ミリオンダラー・ベイビー : 映画評論・批評
2005年5月13日更新
2005年5月28日より丸の内ピカデリー1ほかにてロードショー
その悲劇を照らし続ける光がある
あまりに絶望的な結末に、愕然とする。おそらくアカデミー賞史上最も絶望的な映画ではないか。確かに、絶望の果ての小さな光がそこにないわけではない。いや、絶望であると同時にあらゆる人生を等しく照らし出す光がそこにあると言った方がいいかもしれない。絶望と共にしかあり得ない、人生の光。
一体、すでに30歳を過ぎて孤独に耐えながらプロのボクサーを目指す女性が、この世に何人いるだろうか。いずれは彼女の夢につきあうことになる老トレーナーも、おそらく同じ思いを抱いていただろう。だがそんな女性もいる。この地球のどこかにいるのだ。この映画を見るとそう思う。いや、それは私自身のことかもしれないとも思う。性別・年齢関係なく、誰もがその絶望と希望の境目に立っている。それを知らないのは運がいいだけなのだ。
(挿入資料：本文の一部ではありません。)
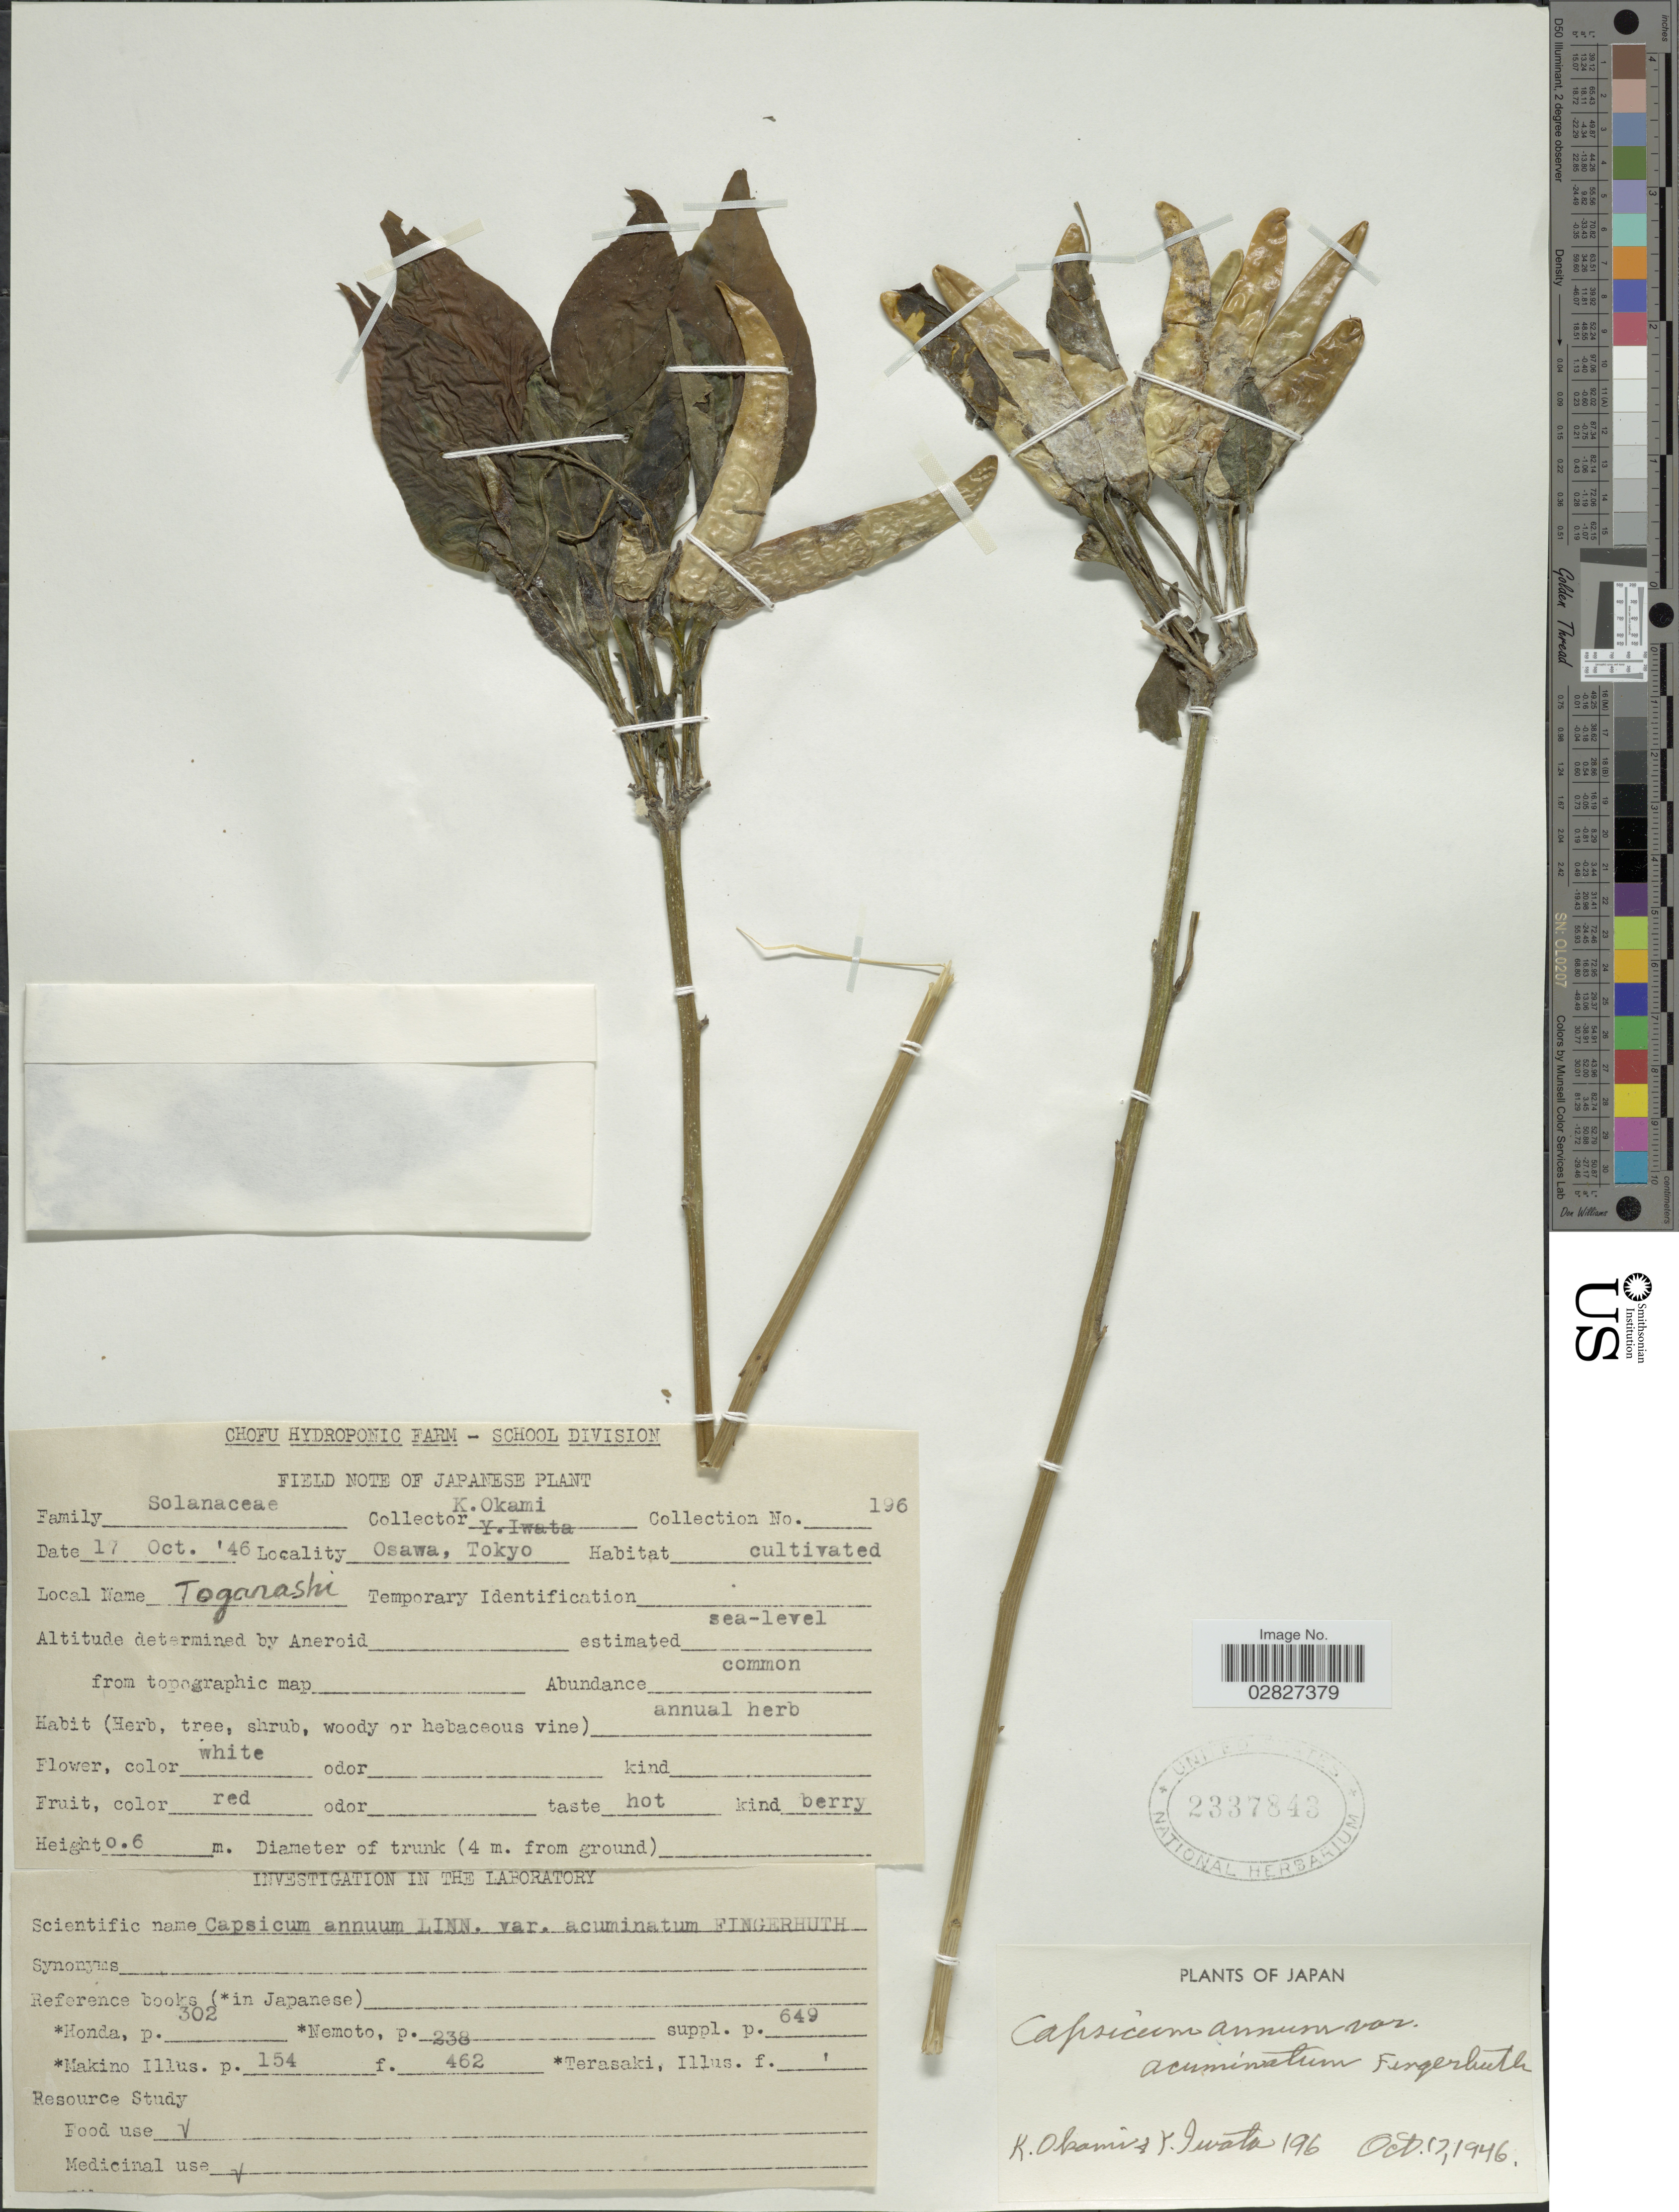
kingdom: Plantae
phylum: Tracheophyta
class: Magnoliopsida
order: Solanales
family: Solanaceae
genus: Capsicum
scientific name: Capsicum annuum 'Habanero'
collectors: K. Okami & Y. Iwata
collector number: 196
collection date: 1946-10-17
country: Japan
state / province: Tokyo, Federal City of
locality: Osawa, Tokyo.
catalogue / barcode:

だからほんのちょっとのことで、バランスは崩れる。誰もそれを修正することは出来ない。それは徹底した悲劇となるが、その悲劇を照らし続ける光がある。それは、女性プロボクサーや老トレーナーの希望も絶望もすべてを等しく照らす。つまり、世界のすべてを。だが悲劇がハッピーエンドに変わることはない。しかしそれでも我々は生きていくことが出来る。光に照らされた世界のすべてを、その胸に感じながら。それが映画を見ることの意味であると、この映画は語っている。